Transcribed page contents:

↓

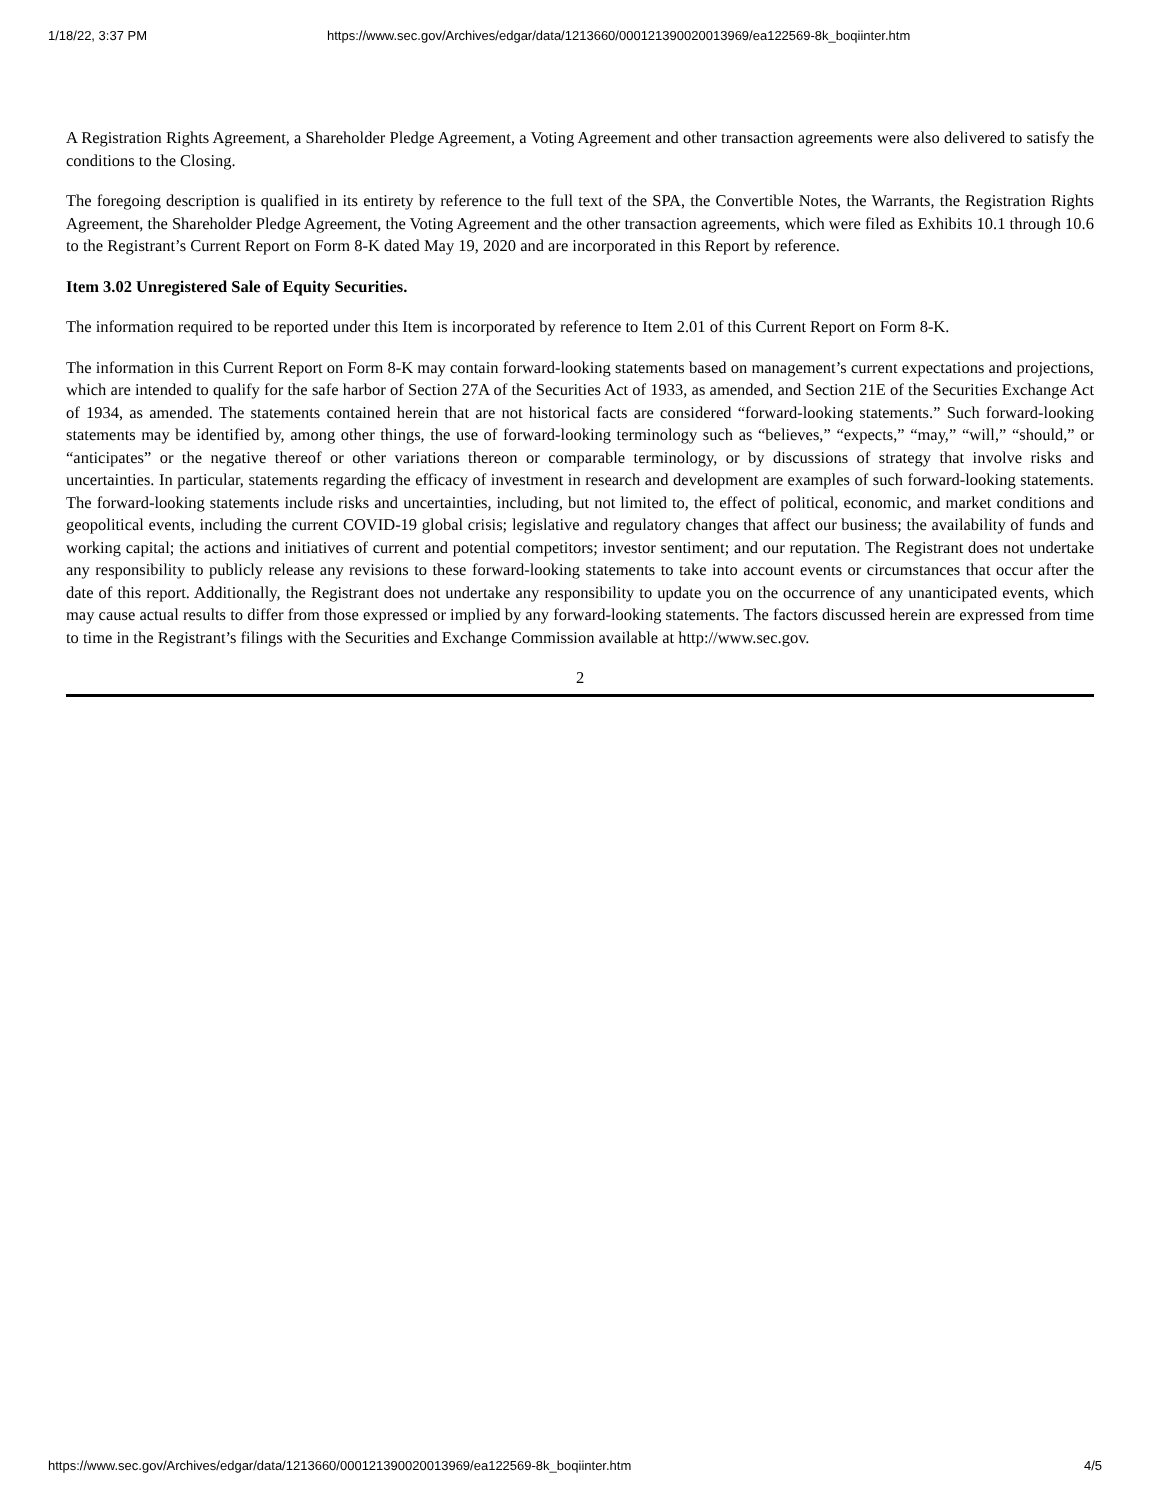1/18/22, 3:37 PM https://www.sec.gov/Archives/edgar/data/1213660/000121390020013969/ea122569-8k_boqiinter.htm
A Registration Rights Agreement, a Shareholder Pledge Agreement, a Voting Agreement and other transaction agreements were also delivered to satisfy the conditions to the Closing.
The foregoing description is qualified in its entirety by reference to the full text of the SPA, the Convertible Notes, the Warrants, the Registration Rights Agreement, the Shareholder Pledge Agreement, the Voting Agreement and the other transaction agreements, which were filed as Exhibits 10.1 through 10.6 to the Registrant’s Current Report on Form 8-K dated May 19, 2020 and are incorporated in this Report by reference.
Item 3.02 Unregistered Sale of Equity Securities.
The information required to be reported under this Item is incorporated by reference to Item 2.01 of this Current Report on Form 8-K.
The information in this Current Report on Form 8-K may contain forward-looking statements based on management’s current expectations and projections, which are intended to qualify for the safe harbor of Section 27A of the Securities Act of 1933, as amended, and Section 21E of the Securities Exchange Act of 1934, as amended. The statements contained herein that are not historical facts are considered “forward-looking statements.” Such forward-looking statements may be identified by, among other things, the use of forward-looking terminology such as “believes,” “expects,” “may,” “will,” “should,” or “anticipates” or the negative thereof or other variations thereon or comparable terminology, or by discussions of strategy that involve risks and uncertainties. In particular, statements regarding the efficacy of investment in research and development are examples of such forward-looking statements. The forward-looking statements include risks and uncertainties, including, but not limited to, the effect of political, economic, and market conditions and geopolitical events, including the current COVID-19 global crisis; legislative and regulatory changes that affect our business; the availability of funds and working capital; the actions and initiatives of current and potential competitors; investor sentiment; and our reputation. The Registrant does not undertake any responsibility to publicly release any revisions to these forward-looking statements to take into account events or circumstances that occur after the date of this report. Additionally, the Registrant does not undertake any responsibility to update you on the occurrence of any unanticipated events, which may cause actual results to differ from those expressed or implied by any forward-looking statements. The factors discussed herein are expressed from time to time in the Registrant’s filings with the Securities and Exchange Commission available at http://www.sec.gov.
2
https://www.sec.gov/Archives/edgar/data/1213660/000121390020013969/ea122569-8k_boqiinter.htm 4/5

↑

Would you transcribe all of the data exactly, omitting any pictures?

REPLY TO THE EXERCISE ::
1/18/22, 3:37 PM https://www.sec.gov/Archives/edgar/data/1213660/000121390020013969/ea122569-8k_boqiinter.htm
A Registration Rights Agreement, a Shareholder Pledge Agreement, a Voting Agreement and other transaction agreements were also delivered to satisfy the conditions to the Closing.
The foregoing description is qualified in its entirety by reference to the full text of the SPA, the Convertible Notes, the Warrants, the Registration Rights Agreement, the Shareholder Pledge Agreement, the Voting Agreement and the other transaction agreements, which were filed as Exhibits 10.1 through 10.6 to the Registrant’s Current Report on Form 8-K dated May 19, 2020 and are incorporated in this Report by reference.
Item 3.02 Unregistered Sale of Equity Securities.
The information required to be reported under this Item is incorporated by reference to Item 2.01 of this Current Report on Form 8-K.
The information in this Current Report on Form 8-K may contain forward-looking statements based on management’s current expectations and projections, which are intended to qualify for the safe harbor of Section 27A of the Securities Act of 1933, as amended, and Section 21E of the Securities Exchange Act of 1934, as amended. The statements contained herein that are not historical facts are considered “forward-looking statements.” Such forward-looking statements may be identified by, among other things, the use of forward-looking terminology such as “believes,” “expects,” “may,” “will,” “should,” or “anticipates” or the negative thereof or other variations thereon or comparable terminology, or by discussions of strategy that involve risks and uncertainties. In particular, statements regarding the efficacy of investment in research and development are examples of such forward-looking statements. The forward-looking statements include risks and uncertainties, including, but not limited to, the effect of political, economic, and market conditions and geopolitical events, including the current COVID-19 global crisis; legislative and regulatory changes that affect our business; the availability of funds and working capital; the actions and initiatives of current and potential competitors; investor sentiment; and our reputation. The Registrant does not undertake any responsibility to publicly release any revisions to these forward-looking statements to take into account events or circumstances that occur after the date of this report. Additionally, the Registrant does not undertake any responsibility to update you on the occurrence of any unanticipated events, which may cause actual results to differ from those expressed or implied by any forward-looking statements. The factors discussed herein are expressed from time to time in the Registrant’s filings with the Securities and Exchange Commission available at http://www.sec.gov.
2
https://www.sec.gov/Archives/edgar/data/1213660/000121390020013969/ea122569-8k_boqiinter.htm 4/5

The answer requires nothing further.